I was woken up early this morning.
5:38am to be exact, which
is an hour where I am often far from
pleasant—but when it’s your 5 year old at the side of your bed asking if you
could come to her room for a minute, you muster up some gusto and go.
I know what a can you come to my room
request usually means. It’s my girl’s way of letting me know she’s had a bad
dream and wants to tell me about it.
And so I go. Every time.
As a kid crossing
the threshold of my parents’ bedroom door was an event that would take a pretty
significant night time crisis—and I am sure I navigated many a scary dream on
my own, deciding that it wasn’t worth the courage it’d take to ask for comfort.

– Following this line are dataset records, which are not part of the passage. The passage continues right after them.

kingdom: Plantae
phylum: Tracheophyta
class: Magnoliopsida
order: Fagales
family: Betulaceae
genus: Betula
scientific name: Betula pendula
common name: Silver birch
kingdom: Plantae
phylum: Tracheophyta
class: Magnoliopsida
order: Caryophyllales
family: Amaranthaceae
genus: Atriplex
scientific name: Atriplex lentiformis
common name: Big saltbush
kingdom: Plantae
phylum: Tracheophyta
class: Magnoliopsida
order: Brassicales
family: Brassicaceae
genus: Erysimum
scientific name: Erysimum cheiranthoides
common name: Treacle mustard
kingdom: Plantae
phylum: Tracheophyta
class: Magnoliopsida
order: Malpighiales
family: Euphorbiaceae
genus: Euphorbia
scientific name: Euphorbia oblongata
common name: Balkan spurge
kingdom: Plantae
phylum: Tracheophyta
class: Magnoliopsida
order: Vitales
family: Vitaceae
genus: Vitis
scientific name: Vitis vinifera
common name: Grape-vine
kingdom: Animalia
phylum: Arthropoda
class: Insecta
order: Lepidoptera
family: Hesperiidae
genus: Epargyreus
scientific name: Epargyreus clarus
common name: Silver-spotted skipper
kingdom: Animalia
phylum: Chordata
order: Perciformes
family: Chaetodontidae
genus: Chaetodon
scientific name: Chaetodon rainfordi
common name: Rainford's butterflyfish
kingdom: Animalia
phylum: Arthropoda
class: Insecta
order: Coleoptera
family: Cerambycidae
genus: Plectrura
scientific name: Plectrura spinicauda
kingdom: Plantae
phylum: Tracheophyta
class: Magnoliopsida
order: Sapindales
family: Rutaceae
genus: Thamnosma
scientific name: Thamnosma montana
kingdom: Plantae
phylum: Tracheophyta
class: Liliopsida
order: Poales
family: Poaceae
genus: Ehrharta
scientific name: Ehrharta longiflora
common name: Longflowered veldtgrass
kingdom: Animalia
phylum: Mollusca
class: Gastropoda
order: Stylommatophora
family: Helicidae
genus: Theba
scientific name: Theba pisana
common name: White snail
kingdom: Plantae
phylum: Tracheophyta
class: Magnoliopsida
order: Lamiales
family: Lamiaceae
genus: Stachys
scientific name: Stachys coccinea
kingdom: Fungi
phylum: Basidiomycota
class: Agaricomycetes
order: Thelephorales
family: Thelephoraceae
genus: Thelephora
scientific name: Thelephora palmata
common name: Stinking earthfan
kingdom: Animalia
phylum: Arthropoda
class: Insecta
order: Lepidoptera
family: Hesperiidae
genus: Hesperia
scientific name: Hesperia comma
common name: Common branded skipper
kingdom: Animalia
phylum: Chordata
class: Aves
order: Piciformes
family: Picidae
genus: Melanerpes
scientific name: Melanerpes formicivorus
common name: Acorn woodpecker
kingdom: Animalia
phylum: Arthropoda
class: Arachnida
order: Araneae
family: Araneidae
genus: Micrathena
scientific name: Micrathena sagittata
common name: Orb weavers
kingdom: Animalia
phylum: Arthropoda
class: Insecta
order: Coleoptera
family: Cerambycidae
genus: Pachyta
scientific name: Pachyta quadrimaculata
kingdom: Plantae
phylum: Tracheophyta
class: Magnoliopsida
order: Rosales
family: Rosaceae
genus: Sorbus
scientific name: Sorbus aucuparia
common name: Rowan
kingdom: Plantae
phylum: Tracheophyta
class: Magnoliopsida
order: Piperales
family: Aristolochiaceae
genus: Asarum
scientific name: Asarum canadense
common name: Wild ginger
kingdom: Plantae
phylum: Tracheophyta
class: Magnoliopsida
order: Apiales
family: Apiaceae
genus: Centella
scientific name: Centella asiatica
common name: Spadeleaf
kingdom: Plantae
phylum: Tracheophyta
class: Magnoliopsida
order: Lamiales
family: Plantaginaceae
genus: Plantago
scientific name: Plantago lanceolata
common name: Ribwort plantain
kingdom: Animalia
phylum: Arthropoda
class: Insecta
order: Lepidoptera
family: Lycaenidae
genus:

So with my two kids we have been intentional about making sure they know we are
available. Even at 5:38am.
As we walked across the hall into her room my daughter told me about her dream.
“Mom, I had a dream that my teacher said I had to go home and couldn’t come to school anymore.” Woah. For my little keener who absolutely loves school—this sounded devastating. I crawled into bed with her and wrapped her up in a big snuggle. She was stuffy and her little body was racked with giant sobs, and she sputtered out a bit more of her nightmare…”He said I was great, but not great enough.”
Cue: Mom. Heart. Sink.
She cried harder after she spit out those words and clung tightly to the arm that was wrapped around her chest. It is heartbreaking to see my small person
fight shame in her dreams. “You don’t get to pick your dreams, right mom?” she asked.
Nope.
But her dream spoke of things that we all experience. Things I see daily at
work. Emotions that we navigate on a regular basis. Feeling not enough. Feeling rejected. Feeling left out and excluded. Everything in me would love to buffer her from these experiences, would love for her to never question her worthiness. But even in her dreams she is wondering, am I enough?
These are things she is going to need to know how to navigate, because they aren’t going
anywhere.
We were up together for quite a while, and apparently talking
loudly enough that my husband had to come and close her door so we didn’t wake
up her brother too. As we snuggled and made sense of her awful dream I named rejection—and talked about how it
doesn’t feel good, not for kids and not for grown ups. She talked about how her
BFF sometimes says, “I don’t want to be
your friend anymore”, and how that feels awful too—and my girl was able to
say that it’s probably that she’s just
mad and doesn’t know how to say it.
I assured her that grown ups do this
too, and some may say, “I want a divorce”
when they really mean, “You hurt me
and I’m devastated.”
As we chatted I realized the profundity of these conversations.
We spoke of worthiness, enoughness, and how I would march into the principal’s office and
let her know if a teacher ever said anything even a little bit like that.
We talked about a family member with special
needs and how he is totally enough even though he doesn’t do a thing. And how
he would be enough even if he were an adult who needed help with every life
task.
And I continued to affirm to my sweet girl that enoughness has nothing to do with what we do or produce or can achieve,
but that it has everything to do with who
we are. I fundamentally believe people matter because they are, not because they do.
Even if she was the worst at math, or the slowest
runner, or got left out, or when I fail
at completing small tasks on my to-do list, or burn something on the barbecue
(again), none of these things have anything to do with our enoughness in the
world.
And I told her she’ll probably forget from time to time. That she might
question her enoughness when her feelings get hurt, or if she doesn’t make the
team, or is excluded from a party. And I told her that if she ever forgets if she’s enough, that I will always be there to
remind her of her enoughness in the world.
It’s rare that a 5:38am wake up would be something I am grateful for, but
today, I am.
As I heard her recount her dream to her brother before school it
was just as heartbreaking to hear the second time around, but this time there
weren’t tears—just her telling her brother how mom would make sure a teacher
who did that got in trouble for being so rude.
Oh, that she would know she is enough.
Oh, that we would know we are
enough. Not because of what we do, but because the space we occupy in the world
matters.
That we are significant simply because we are.